Today was our last day in Honduras, and our last day working with Rotary Usula to fit patients with the OpenSocket. We knew that today would be a lighter day with only 2 more patients lined up for fittings, so we wanted to take the opportunity to see a little more of the city of San Pedro Sula, and the surrounding country.


We woke up today to find an article in the local newspaper about our work with Rotary Usula. We hope this will mean more amputees will hear about the OpenSocket in Honduras and get in touch with us and Rotary.


To start off, we got up at 5:30am to climb up a mountain on the edge of San Pedro Sula to a large Coca Cola sign there. You can see the sign from the whole city, and in a way. it's similar to the Hollywood sign in Los Angeles, CA.


We climbed with Dr. Luis for about an hour up a winding road until we got to the Coke sign. The views were pretty incredible! Climbing a little farther, we found a small tienda selling Gatorade out of a Pepsi fridge. Sadly there was no Coca Cola at the top.

After climbing back down and grabbing a shower and quick breakfast at our hotel, we headed into the clinic. Our 2 patients were waiting at the clinic when we arrived around 9:30, so we moved right into our usual interview-fit-train process.

One of our goals for today was to have Dr. Luis perform more fittings of the OpenSocket. Luis had already performed 2 fittings the day before, and we aimed to give him a little more practice.

As Jonathan worked through the interviews, Luis started working with one patient, while Dylan jumped in to fit the other.


Luis's patient was a woman named Ana who lost her arm as a result of Osseosarcoma (a bone tumor). Ana had a short but flabby residual limb, so Jonathan moved in to help Luis refine his fitting.
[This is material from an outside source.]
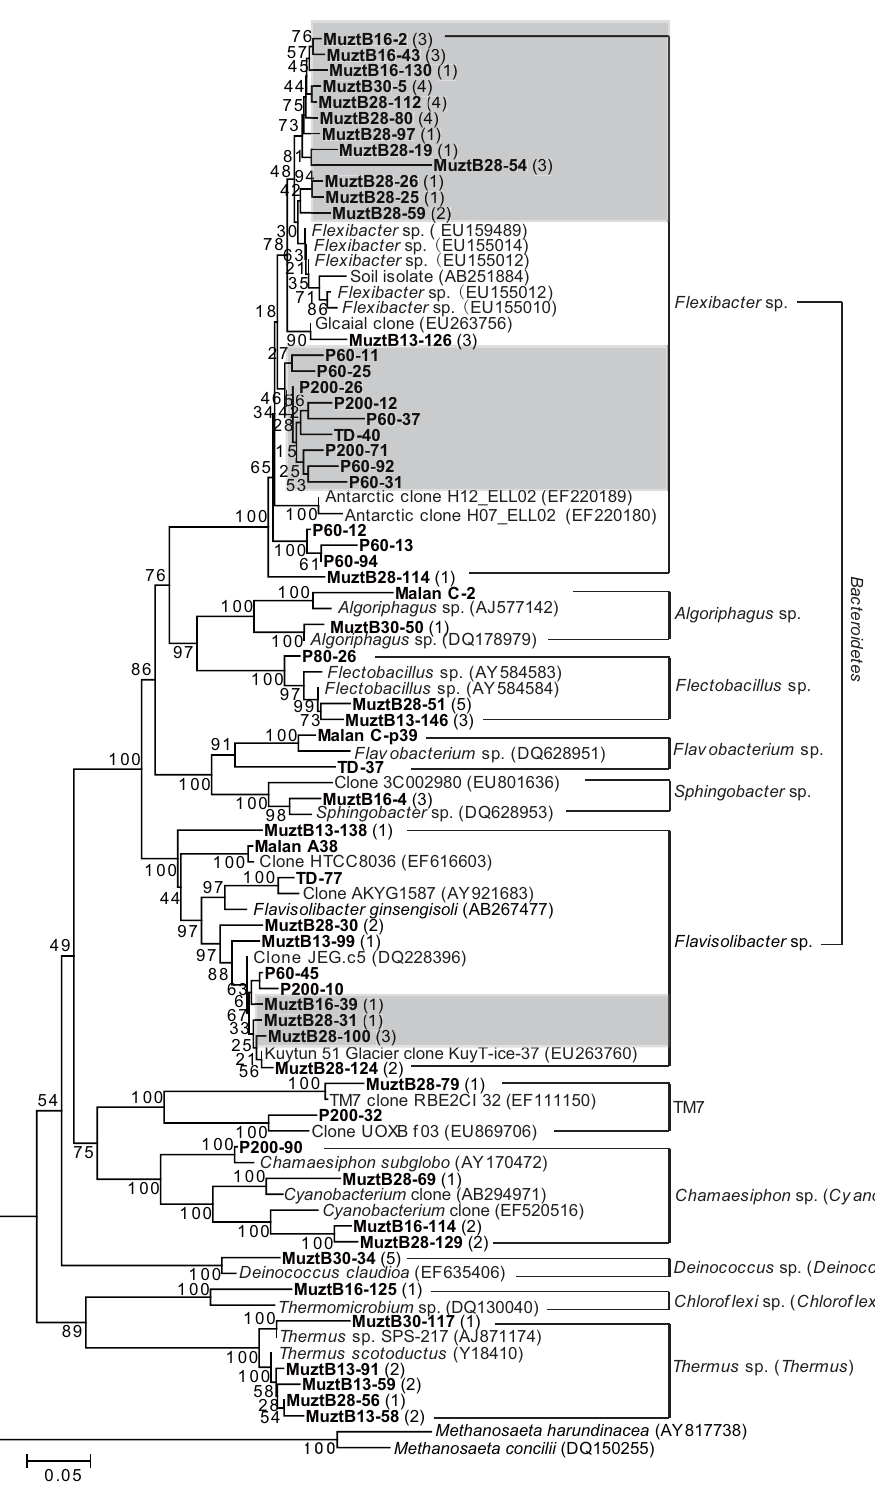
Fig. 3c. Phylogenetic analysis of the 16S rRNA genes for the Bacteroidetes , TM7, Cyanobacteria , Deinococcus , Chloroflexi , and Thermus clones from the four geographically isolated glaciers and the closest relatives. The tree was constructed by following the protocol as described in Fig. 3a. Scale bar indicated 0.05 substitutions per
In a short time, Ana was opening the terminal device on her OpenSocket and beginning training.


Dylan's patient, Jose Roberto, was a strong man who worked to care for animals and on maintenance jobs. His amputation was about half way down his strong, lean arm, making his fit relatively straightforward. Dylan has had quite a bit of practice over the past 13 days, and worked to give Jose an excellent fit on his OpenSocket.
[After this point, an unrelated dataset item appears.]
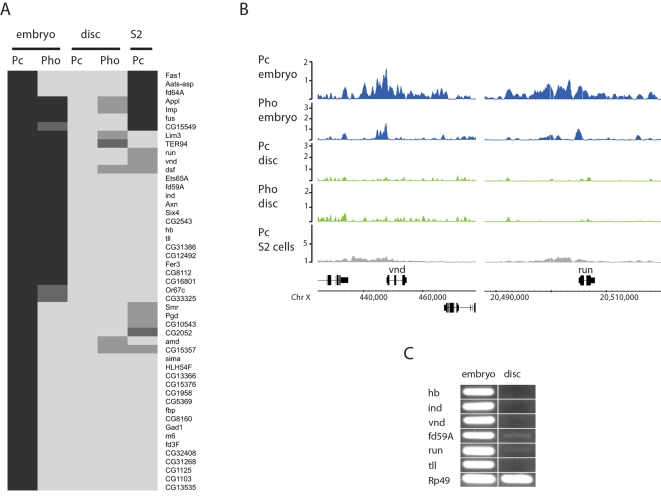
Pc targets bound in the embryo but not in T3 imaginal discs.(A) Cluster diagram showing binding classification for the 49 genes positive for Pc binding in embryo but not in T3 discs. Black: positive peak overlapping transcription unit; dark grey: positive peak closer to this gene than any other gene; mid grey: intermediate peak overlapping transcription unit; pale: negative. The Pho binding follows the Pc binding and the 49 genes are also generally negative for Pc binding in S2 cells. (B) Example binding profiles for genes in this class showing vnd and run. (C) RT-PCR analysis on selected genes shows expression in embryos but little or no expression in T3 discs. Rp49 provides a positive control.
As soon as he had a little training, Jose was using his prosthesis to write his name, lift heavy bags, and manipulate all kinds of objects in the room. It was exciting to see Jose pick up using the device so quickly, knowing that he would put it to good use in his daily work.


After wrapping up our fittings for the day, Luis and his family invited us to take a trip to the nearby beach on the Caribbean Sea. We all loaded in several cars, and made the 1 hour drive to Omoa. Arriving there, we ordered food at the beachside restaurant, and took a quick swim in the sea. The water was a comfortable temperature, and it was extremely refreshing after the last 2 days of intense work.


After the swim we enjoyed some good seafood, and then headed back to San Pedro Sula. Tomorrow at 5:30am we head north, across Guatemala, to make a quick visit to some of the Mayan ruins in Tikal before a bunch more patient fittings in the remaining week of our work here.